Work instructions: Quote the forum question below about filling a column when a variation of a word is found, starting at "How to identify" and ending at "word is found?".

───── Document segment ─────

How to identify all the variation of a word in a column_one, and then fill a value in other column, , columns_two, whenever a variation of that word is found?
E.g. Fill column value
with P, whenever a variation of "PHIADELPHIA" is found, and fill with I, whenever a variation of "ILLINOIS" if found.

───── Supplied information ─────

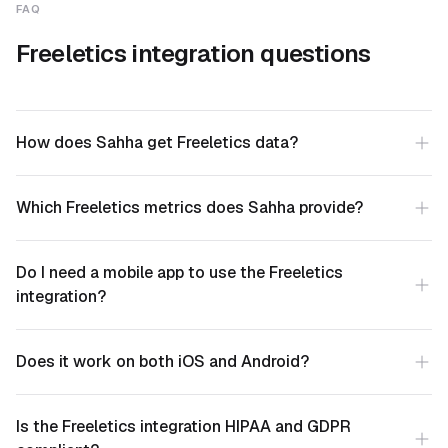
FAQ
Freeletics integration questions
How does Sahha get Freeletics data?
Which Freeletics metrics does Sahha provide?
Do I need a mobile app to use the Freeletics
integration?
Does it work on both iOS and Android?
Is the Freeletics integration HIPAA and GDPR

─────

Answer to the problem:
How to identify all the variation of a word in a column_one, and then fill a value in other column, , columns_two, whenever a variation of that word is found?